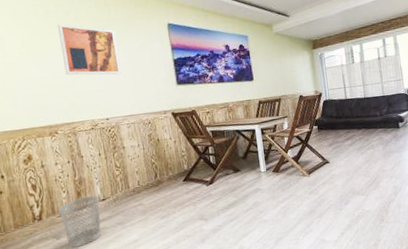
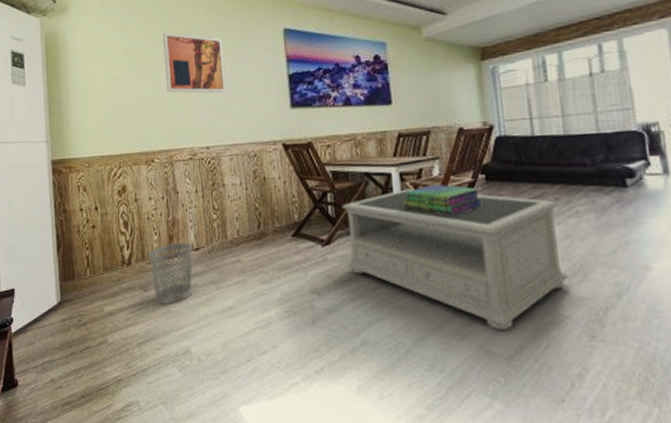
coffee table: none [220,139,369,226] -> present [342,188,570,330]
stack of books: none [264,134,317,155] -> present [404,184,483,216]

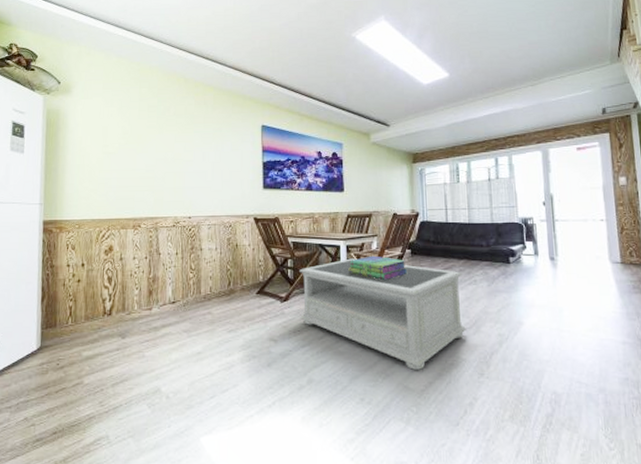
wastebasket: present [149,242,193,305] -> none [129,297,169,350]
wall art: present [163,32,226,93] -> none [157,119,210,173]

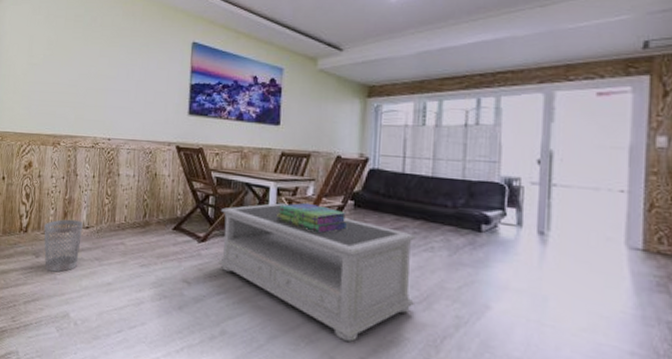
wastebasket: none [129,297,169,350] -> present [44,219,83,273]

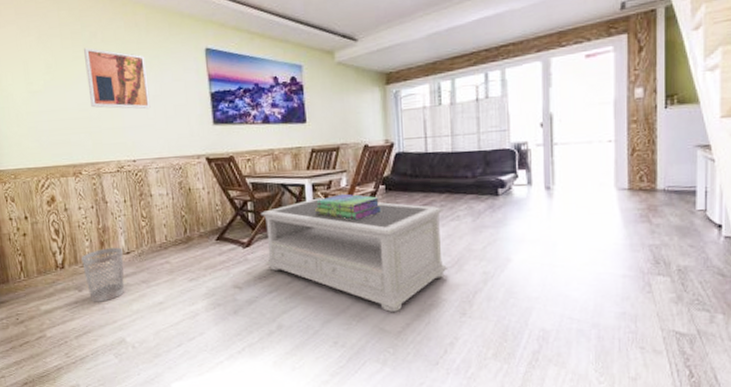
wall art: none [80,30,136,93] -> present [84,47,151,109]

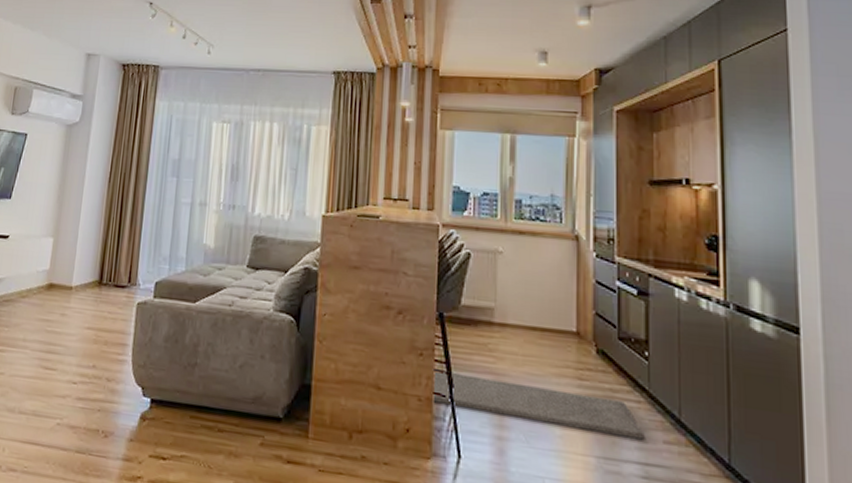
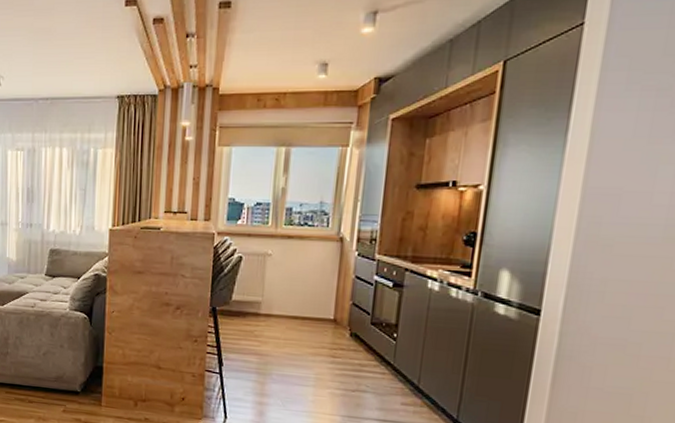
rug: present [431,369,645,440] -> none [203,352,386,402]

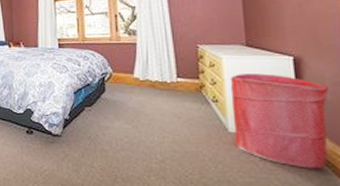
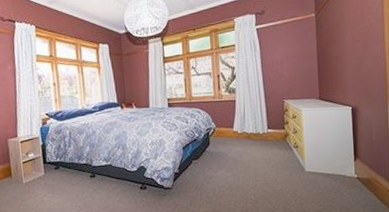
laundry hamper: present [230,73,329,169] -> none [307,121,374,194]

◆ ◆ ◆ ◆

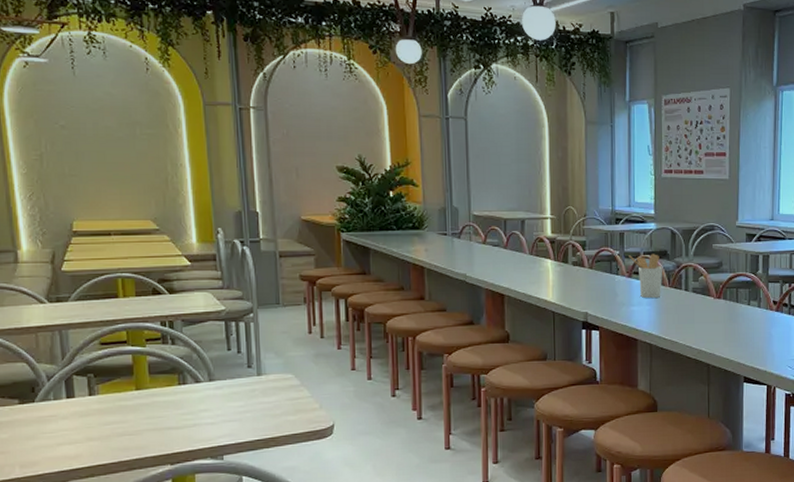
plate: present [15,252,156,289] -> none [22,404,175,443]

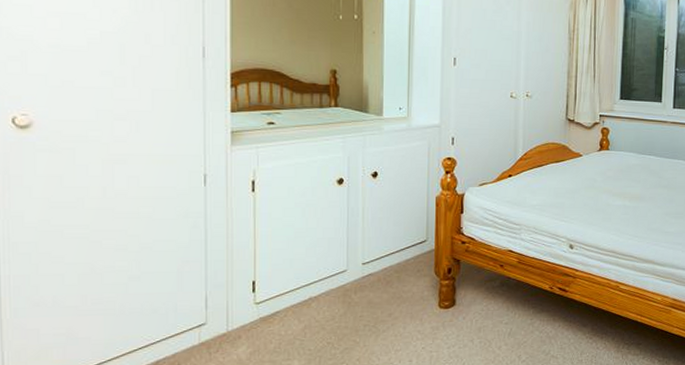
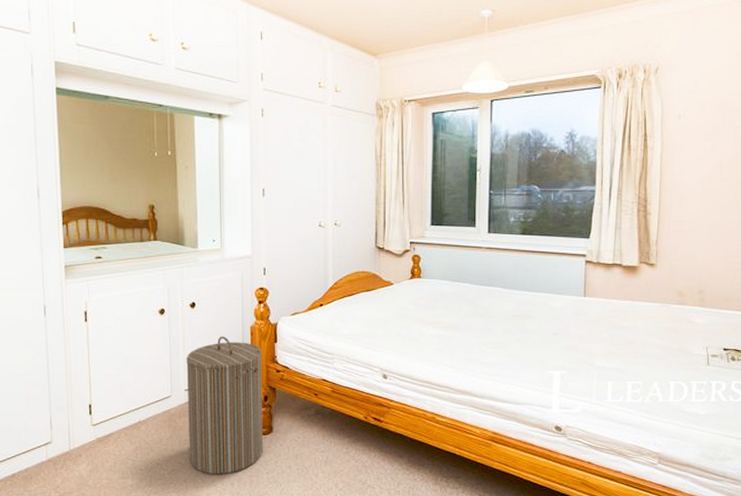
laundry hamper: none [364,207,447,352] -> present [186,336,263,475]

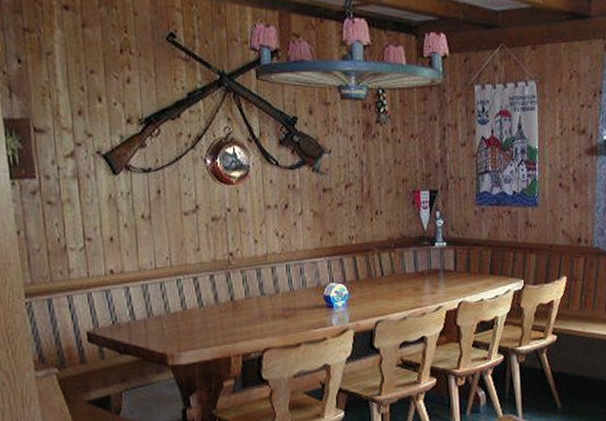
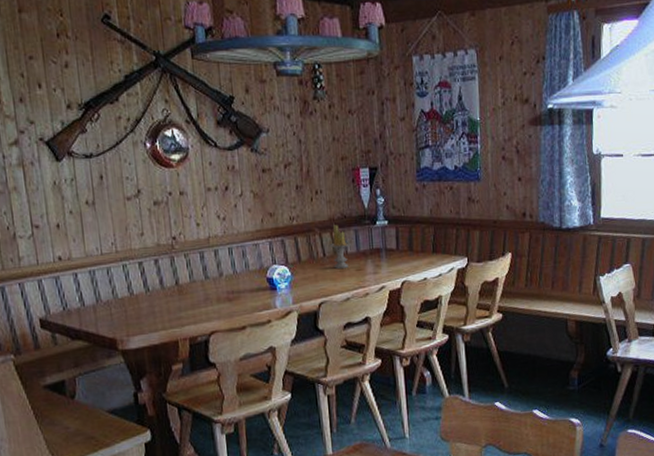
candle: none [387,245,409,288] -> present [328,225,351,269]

◆ ◆ ◆ ◆

● **Work instructions**
Using the material above, filter for lines holding "laundry" and copy each one.

● **Reply**
laundry hamper: present [230,73,329,169] -> none [307,121,374,194]
laundry hamper: none [364,207,447,352] -> present [186,336,263,475]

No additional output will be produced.